MMO2025 Round 4

We begin by observing that for all integers $n,m\ge 1$, the inequality $$A_{n+m}\le A_n\cdot A_m$$ holds. This is because any subset of $\{1,2,\dots ,n+m\}$ avoiding adjacent elements can be formed by taking a subset of $\{1,2,\dots ,n\}$ and a subset of $\{n+1,\dots ,n+m\}$, each with no adjacent elements, and combining them (note that elements from the first part are at least two less than those in the second part, so the union remains valid).

Now consider $B_n$. A subset $X\subseteq \{1,2,\dots ,n\}$ with no two elements differing by $2$ can be partitioned into its odd and even elements: $$X_o=X\cap \{1,3,5,\dots \},X_e=X\cap \{2,4,6,\dots \}.$$ Since no two elements of $X$ may differ by $2$, it follows that both $X_o$ and $X_e$ must avoid consecutive elements within their respective sequences. That is, $X_o$ must avoid adjacent odd integers, and $X_e$ must avoid adjacent even integers.

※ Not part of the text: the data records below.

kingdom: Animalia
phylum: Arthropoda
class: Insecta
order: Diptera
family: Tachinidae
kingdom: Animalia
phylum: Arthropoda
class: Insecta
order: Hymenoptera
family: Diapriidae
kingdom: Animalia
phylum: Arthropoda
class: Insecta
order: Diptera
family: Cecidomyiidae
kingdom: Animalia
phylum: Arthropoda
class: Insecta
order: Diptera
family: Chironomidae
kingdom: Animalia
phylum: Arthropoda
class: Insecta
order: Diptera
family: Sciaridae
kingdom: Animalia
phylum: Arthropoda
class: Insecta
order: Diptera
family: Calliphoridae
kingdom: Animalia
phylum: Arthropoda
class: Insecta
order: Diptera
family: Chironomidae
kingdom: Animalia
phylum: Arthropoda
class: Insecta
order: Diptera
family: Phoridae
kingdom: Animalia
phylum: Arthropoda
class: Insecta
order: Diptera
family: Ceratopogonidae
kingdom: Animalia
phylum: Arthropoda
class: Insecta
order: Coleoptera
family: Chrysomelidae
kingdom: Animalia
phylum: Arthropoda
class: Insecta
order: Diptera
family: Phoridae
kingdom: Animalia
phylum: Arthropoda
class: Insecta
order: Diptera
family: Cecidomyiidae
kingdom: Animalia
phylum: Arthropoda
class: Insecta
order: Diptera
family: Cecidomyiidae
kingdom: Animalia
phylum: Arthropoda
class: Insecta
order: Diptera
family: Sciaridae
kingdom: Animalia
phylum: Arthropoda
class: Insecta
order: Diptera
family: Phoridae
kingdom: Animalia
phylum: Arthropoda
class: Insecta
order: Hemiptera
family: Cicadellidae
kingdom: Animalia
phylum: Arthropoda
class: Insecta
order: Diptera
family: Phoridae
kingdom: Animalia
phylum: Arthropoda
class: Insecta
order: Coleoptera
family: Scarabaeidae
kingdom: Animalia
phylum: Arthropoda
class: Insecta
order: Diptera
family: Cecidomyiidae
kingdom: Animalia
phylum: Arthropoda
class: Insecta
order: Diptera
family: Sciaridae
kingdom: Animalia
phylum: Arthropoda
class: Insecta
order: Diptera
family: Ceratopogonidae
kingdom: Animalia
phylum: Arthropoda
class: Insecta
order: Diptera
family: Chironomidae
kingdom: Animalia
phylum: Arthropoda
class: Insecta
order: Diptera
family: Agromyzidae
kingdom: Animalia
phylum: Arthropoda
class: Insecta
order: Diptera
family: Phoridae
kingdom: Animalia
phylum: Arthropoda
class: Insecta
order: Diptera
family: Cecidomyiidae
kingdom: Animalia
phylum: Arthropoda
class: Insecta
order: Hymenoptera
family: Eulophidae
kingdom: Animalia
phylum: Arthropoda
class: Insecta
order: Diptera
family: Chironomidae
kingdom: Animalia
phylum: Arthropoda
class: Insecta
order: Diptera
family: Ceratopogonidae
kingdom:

Hence, $X_o$ is a subset of a set of size $\lfloor n/2\rfloor$ with no adjacent elements, and similarly for $X_e$, of size $\lfloor n/2\rfloor$. Thus, $$B_n=A_{\lfloor n/2\rfloor }\cdot A_{\lfloor n/2\rfloor }.$$ We now estimate $A_{2025}$. Using submultiplicativity, $$A_{2025}<A_{2026}\le A_{506}^2\cdot A_{507}^2=(A_{506}\cdot A_{507}{)}^2=B_{1013}^2.$$ This completes the proof.